**TASK INPUT**

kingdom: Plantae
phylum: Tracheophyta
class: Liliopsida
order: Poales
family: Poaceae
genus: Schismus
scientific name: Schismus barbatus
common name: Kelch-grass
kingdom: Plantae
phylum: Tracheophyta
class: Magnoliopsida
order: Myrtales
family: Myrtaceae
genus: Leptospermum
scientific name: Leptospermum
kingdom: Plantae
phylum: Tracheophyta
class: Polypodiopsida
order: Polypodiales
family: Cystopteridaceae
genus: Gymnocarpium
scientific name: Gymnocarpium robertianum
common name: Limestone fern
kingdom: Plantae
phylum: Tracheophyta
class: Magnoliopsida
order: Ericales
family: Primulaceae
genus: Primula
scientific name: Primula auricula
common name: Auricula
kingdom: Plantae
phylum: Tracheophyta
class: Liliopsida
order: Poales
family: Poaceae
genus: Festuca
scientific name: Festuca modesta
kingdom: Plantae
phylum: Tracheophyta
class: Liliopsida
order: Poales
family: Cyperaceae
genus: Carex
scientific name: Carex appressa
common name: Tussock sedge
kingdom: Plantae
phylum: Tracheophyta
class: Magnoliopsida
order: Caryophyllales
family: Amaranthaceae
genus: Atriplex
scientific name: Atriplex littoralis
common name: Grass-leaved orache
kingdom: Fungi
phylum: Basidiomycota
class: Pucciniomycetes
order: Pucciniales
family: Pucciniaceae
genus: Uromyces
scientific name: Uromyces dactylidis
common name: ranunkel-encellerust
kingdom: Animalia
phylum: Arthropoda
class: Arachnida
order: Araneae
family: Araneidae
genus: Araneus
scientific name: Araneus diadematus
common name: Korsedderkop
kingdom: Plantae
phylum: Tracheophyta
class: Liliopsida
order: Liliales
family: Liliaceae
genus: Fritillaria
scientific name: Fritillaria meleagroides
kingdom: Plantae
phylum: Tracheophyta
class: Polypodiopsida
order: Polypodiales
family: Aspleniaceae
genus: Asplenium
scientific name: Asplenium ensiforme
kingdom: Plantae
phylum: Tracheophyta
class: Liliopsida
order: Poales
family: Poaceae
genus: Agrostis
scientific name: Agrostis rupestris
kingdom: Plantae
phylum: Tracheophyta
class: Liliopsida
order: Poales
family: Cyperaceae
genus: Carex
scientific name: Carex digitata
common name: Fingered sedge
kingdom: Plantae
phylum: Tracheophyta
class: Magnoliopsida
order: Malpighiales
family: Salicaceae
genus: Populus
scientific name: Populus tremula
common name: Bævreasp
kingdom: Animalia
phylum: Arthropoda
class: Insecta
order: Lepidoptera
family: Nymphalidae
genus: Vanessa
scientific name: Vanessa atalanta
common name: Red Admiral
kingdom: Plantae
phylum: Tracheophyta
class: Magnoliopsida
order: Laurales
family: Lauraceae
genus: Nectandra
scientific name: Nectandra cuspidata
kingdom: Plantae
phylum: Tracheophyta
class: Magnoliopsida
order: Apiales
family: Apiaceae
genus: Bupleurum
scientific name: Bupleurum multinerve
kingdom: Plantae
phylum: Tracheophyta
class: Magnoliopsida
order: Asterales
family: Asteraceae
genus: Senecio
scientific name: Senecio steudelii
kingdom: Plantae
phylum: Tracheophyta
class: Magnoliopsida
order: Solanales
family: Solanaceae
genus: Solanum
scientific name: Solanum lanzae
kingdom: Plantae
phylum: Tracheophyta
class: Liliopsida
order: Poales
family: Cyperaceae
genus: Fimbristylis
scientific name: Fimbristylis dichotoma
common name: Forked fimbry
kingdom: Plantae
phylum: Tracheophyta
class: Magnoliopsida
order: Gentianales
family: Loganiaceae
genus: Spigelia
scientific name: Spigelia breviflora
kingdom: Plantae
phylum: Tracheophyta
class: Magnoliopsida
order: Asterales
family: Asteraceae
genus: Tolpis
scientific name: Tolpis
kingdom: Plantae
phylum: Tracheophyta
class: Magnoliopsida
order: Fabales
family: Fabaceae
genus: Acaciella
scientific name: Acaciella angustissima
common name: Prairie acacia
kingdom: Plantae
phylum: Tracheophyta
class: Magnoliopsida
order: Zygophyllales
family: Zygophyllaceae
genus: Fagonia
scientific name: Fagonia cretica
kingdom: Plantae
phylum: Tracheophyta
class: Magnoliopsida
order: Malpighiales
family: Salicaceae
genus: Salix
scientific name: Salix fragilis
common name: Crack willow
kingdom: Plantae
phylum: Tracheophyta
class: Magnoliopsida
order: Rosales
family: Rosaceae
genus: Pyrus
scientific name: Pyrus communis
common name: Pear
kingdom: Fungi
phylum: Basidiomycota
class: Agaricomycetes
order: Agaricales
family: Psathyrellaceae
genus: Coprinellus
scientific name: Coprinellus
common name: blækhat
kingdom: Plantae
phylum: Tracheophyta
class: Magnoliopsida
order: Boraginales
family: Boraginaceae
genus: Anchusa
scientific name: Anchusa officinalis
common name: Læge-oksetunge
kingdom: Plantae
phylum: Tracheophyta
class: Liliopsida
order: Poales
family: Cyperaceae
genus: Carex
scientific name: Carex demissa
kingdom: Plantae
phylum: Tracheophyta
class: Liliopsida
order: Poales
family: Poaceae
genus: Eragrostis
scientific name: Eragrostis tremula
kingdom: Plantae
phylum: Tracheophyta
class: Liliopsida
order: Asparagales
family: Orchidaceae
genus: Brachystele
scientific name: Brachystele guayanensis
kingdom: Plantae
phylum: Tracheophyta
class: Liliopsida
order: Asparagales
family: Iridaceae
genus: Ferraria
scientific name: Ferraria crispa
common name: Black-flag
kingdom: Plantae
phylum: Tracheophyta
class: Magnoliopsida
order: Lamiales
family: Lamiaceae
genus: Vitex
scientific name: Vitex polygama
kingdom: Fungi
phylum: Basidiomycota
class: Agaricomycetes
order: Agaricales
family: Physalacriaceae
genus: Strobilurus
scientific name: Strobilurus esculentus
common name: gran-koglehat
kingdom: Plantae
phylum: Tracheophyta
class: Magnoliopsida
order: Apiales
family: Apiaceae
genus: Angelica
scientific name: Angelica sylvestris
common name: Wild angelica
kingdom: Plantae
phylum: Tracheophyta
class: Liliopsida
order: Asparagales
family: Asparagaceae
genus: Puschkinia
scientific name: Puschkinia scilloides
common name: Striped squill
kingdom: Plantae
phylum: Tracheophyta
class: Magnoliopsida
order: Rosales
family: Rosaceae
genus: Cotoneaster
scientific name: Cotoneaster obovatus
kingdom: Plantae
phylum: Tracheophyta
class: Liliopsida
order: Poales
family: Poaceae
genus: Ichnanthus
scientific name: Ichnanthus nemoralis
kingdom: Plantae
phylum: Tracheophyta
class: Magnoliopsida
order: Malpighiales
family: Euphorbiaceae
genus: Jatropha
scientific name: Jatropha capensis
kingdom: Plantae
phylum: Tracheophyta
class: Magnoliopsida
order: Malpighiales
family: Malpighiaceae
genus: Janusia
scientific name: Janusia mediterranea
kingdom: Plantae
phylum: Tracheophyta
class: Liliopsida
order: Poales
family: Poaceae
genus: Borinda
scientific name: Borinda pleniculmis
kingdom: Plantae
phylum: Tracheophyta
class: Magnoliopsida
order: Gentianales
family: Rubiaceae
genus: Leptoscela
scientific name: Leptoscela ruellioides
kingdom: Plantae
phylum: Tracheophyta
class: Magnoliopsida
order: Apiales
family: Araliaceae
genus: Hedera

**WHAT YOU NEED TO DO**
Write out the rows above word for word, from the first line through the line containing "common name: Bævreasp", with both of those lines included.

**EXPECTED ANSWER**
kingdom: Plantae
phylum: Tracheophyta
class: Liliopsida
order: Poales
family: Poaceae
genus: Schismus
scientific name: Schismus barbatus
common name: Kelch-grass
kingdom: Plantae
phylum: Tracheophyta
class: Magnoliopsida
order: Myrtales
family: Myrtaceae
genus: Leptospermum
scientific name: Leptospermum
kingdom: Plantae
phylum: Tracheophyta
class: Polypodiopsida
order: Polypodiales
family: Cystopteridaceae
genus: Gymnocarpium
scientific name: Gymnocarpium robertianum
common name: Limestone fern
kingdom: Plantae
phylum: Tracheophyta
class: Magnoliopsida
order: Ericales
family: Primulaceae
genus: Primula
scientific name: Primula auricula
common name: Auricula
kingdom: Plantae
phylum: Tracheophyta
class: Liliopsida
order: Poales
family: Poaceae
genus: Festuca
scientific name: Festuca modesta
kingdom: Plantae
phylum: Tracheophyta
class: Liliopsida
order: Poales
family: Cyperaceae
genus: Carex
scientific name: Carex appressa
common name: Tussock sedge
kingdom: Plantae
phylum: Tracheophyta
class: Magnoliopsida
order: Caryophyllales
family: Amaranthaceae
genus: Atriplex
scientific name: Atriplex littoralis
common name: Grass-leaved orache
kingdom: Fungi
phylum: Basidiomycota
class: Pucciniomycetes
order: Pucciniales
family: Pucciniaceae
genus: Uromyces
scientific name: Uromyces dactylidis
common name: ranunkel-encellerust
kingdom: Animalia
phylum: Arthropoda
class: Arachnida
order: Araneae
family: Araneidae
genus: Araneus
scientific name: Araneus diadematus
common name: Korsedderkop
kingdom: Plantae
phylum: Tracheophyta
class: Liliopsida
order: Liliales
family: Liliaceae
genus: Fritillaria
scientific name: Fritillaria meleagroides
kingdom: Plantae
phylum: Tracheophyta
class: Polypodiopsida
order: Polypodiales
family: Aspleniaceae
genus: Asplenium
scientific name: Asplenium ensiforme
kingdom: Plantae
phylum: Tracheophyta
class: Liliopsida
order: Poales
family: Poaceae
genus: Agrostis
scientific name: Agrostis rupestris
kingdom: Plantae
phylum: Tracheophyta
class: Liliopsida
order: Poales
family: Cyperaceae
genus: Carex
scientific name: Carex digitata
common name: Fingered sedge
kingdom: Plantae
phylum: Tracheophyta
class: Magnoliopsida
order: Malpighiales
family: Salicaceae
genus: Populus
scientific name: Populus tremula
common name: Bævreasp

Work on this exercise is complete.